A HEMT where this rule is violated is called a pHEMT or pseudomorphic HEMT. This is achieved by using an extremely thin layer of one of the materials – so thin that the crystal lattice simply stretches to fit the other material. This technique allows the construction of transistors with larger bandgap differences than otherwise possible, giving them better performance.

Another way to use materials of different lattice constants is to place a buffer layer between them. This is done in the mHEMT or metamorphic HEMT, an advancement of the pHEMT. The buffer layer is made of AlInAs, with the indium concentration graded so that it can match the lattice constant of both the GaAs substrate and the GaInAs channel.
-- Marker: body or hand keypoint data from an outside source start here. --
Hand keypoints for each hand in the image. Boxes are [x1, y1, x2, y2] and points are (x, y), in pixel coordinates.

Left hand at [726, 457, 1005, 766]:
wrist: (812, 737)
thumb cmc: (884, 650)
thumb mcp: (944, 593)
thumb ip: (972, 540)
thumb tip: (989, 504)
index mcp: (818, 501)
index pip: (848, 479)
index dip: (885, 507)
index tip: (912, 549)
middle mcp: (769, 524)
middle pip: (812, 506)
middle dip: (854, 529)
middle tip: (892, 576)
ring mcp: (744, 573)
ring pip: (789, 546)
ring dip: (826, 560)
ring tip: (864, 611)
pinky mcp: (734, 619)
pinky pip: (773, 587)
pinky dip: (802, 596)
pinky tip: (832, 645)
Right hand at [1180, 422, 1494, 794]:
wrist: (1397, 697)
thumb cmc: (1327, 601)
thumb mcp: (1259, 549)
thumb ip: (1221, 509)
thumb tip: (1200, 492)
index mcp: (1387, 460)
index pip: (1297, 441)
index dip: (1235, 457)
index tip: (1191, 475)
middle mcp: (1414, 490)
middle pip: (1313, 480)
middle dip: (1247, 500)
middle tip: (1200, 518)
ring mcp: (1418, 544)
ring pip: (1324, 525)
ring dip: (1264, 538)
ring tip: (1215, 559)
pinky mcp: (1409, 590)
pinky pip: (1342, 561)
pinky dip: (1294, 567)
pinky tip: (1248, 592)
This brings the advantage that practically any Indium concentration in the channel can be realized, so the devices can be optimized for different applications (low indium concentration provides low noise; high indium concentration gives high gain).

=== By electrical behaviour: eHEMT and dHEMT ===
HEMTs made of semiconductor hetero-interfaces lacking interfacial net polarization charge, such as AlGaAs/GaAs, require positive gate voltage or appropriate donor-doping in the AlGaAs barrier to attract the electrons towards the gate, which forms the 2D electron gas and enables conduction of electron currents. This behaviour is similar to that of commonly used field-effect transistors in the enhancement mode, and such a device is called enhancement HEMT, or eHEMT.

When a HEMT is built from AlGaN/GaN, higher power density and breakdown voltage can be achieved. Nitrides also have different crystal structure with lower symmetry, namely the wurtzite one, which has built-in electrical polarisation. Since this polarization differs between the GaN channel layer and AlGaN barrier layer, a sheet of uncompensated charge in the order of 0.01-0.03 C/m$^2$ is formed. Due to the crystal orientation typically used for epitaxial growth ("gallium-faced") and the device geometry favorable for fabrication (gate on top), this charge sheet is positive, causing the 2D electron gas to be formed even if there is no doping. Such a transistor is normally on, and will turn off only if the gate is negatively biased - thus this kind of HEMT is known as depletion HEMT, or dHEMT. By sufficient doping of the barrier with acceptors (e.g. Mg), the built-in charge can be compensated to restore the more customary eHEMT operation, however high-density p-doping of nitrides is technologically challenging due to dopant diffusion into the channel.

===Induced HEMT===
In contrast to a modulation-doped HEMT, an induced high electron mobility transistor provides the flexibility to tune different electron densities with a top gate, since the charge carriers are "induced" to the 2DEG plane rather than created by dopants. The absence of a doped layer enhances the electron mobility significantly when compared to their modulation-doped counterparts. This level of cleanliness provides opportunities to perform research into the field of quantum billiards for quantum chaos studies, or applications in ultra stable and ultra sensitive electronic devices.